Monday, October 01, 2007

Lesson #4 - Characterization

by Bonnie Calhoun

Today we are continuing editing lessons from the book Self-Editing for Fiction Writers by Renni Browne and Dave King.

These lessons will be shortened overviews of the chapters and by no means should be a substitute for buying the book. I'm rereading but not posting a lot of good stuff!

Today we're going to work on characterization and Exposition.

A lot of writers seem to feel they have to give their readers a clear understanding of a new character before they can get on with their story. They never bring a character onstage without a brief personality summary. Or else they introduce their character with flashbacks to the childhood scenes that made them who they are...In effect, psychoanalyzing the characters for their readers.

It's often a good idea to introduce a new character with enough physical description for your readers to picture him or her.
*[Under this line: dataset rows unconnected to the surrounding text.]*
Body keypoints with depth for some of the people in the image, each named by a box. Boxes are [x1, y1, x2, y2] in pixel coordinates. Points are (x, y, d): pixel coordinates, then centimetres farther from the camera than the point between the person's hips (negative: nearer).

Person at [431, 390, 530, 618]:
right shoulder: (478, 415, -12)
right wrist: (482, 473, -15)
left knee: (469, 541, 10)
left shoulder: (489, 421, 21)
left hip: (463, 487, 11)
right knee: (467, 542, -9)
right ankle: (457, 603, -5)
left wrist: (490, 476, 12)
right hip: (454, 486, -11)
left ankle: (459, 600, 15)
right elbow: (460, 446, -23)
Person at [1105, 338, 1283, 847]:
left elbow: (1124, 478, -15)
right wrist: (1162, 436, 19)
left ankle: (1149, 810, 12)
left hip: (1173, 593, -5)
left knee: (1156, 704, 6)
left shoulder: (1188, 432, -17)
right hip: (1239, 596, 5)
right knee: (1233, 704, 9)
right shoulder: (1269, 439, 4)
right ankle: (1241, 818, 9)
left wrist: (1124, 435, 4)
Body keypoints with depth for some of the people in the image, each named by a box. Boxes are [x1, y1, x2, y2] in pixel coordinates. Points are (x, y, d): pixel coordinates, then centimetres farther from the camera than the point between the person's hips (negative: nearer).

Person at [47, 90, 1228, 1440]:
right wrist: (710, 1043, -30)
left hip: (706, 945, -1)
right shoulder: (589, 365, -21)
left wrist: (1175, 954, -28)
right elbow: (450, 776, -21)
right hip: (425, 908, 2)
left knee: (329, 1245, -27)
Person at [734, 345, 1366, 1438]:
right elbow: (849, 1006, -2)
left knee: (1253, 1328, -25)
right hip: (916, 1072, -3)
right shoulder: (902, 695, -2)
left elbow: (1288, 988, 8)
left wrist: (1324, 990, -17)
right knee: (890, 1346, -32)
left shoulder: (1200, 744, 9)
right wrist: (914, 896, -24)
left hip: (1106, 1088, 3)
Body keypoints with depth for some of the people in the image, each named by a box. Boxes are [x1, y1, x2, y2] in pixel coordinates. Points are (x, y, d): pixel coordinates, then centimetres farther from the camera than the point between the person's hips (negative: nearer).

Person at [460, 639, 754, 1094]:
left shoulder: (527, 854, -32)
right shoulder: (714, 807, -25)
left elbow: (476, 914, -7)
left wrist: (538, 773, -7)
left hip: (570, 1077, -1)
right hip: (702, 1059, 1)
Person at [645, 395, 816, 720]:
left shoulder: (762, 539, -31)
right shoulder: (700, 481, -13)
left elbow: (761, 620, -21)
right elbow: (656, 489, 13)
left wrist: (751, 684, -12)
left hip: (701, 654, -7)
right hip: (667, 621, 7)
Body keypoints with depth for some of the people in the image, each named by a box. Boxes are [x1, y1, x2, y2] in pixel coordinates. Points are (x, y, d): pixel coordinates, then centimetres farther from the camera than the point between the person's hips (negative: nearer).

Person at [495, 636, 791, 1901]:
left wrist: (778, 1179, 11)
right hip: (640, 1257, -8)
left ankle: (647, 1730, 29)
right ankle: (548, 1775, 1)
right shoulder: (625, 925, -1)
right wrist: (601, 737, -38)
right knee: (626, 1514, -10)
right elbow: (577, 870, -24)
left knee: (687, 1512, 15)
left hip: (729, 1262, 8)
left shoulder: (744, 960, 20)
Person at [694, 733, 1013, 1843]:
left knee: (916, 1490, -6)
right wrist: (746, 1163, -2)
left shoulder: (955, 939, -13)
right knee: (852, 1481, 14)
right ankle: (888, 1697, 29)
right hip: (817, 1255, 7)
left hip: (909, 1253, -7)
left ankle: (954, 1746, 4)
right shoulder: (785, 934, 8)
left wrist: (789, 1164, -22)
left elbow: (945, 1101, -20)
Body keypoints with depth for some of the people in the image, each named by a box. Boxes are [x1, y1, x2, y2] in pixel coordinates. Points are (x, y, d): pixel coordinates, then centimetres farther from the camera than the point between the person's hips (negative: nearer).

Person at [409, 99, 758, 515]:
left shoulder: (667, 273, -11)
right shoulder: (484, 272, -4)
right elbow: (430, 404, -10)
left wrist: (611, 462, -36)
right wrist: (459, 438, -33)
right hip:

As with describing your settings, all you need are a few concrete, idiomatic details to jump-start your readers' imagination. ("A good-looking man in his fifties," for instance, is too vague to be interesting.)

The show-and-tell principle underlies many of the self-editing points we'll talk about from now on!

Another reason to avoid thumbnail character sketches is that the personality traits you tell us about when you introduce a character will (we would hope) eventually be shown by the way the character behaves in the story.

Also when you sum up your characters, you risk defining them to the point that they're boxed in by the characterization with no room to grow. You may be setting boundary lines that your readers will use to interpret your characters' actions through the rest of the book.

But if you allow your readers to get to know your characters gradually, each reader will interpret them in his or her own way, thus getting a deeper sense of who your characters are than you could ever convey in a summary.

Finally, for today...Sketching out your characters for your readers is just plain obtrusive. It's a form of telling that is almost certain to make your readers aware that you the writer are hard at work!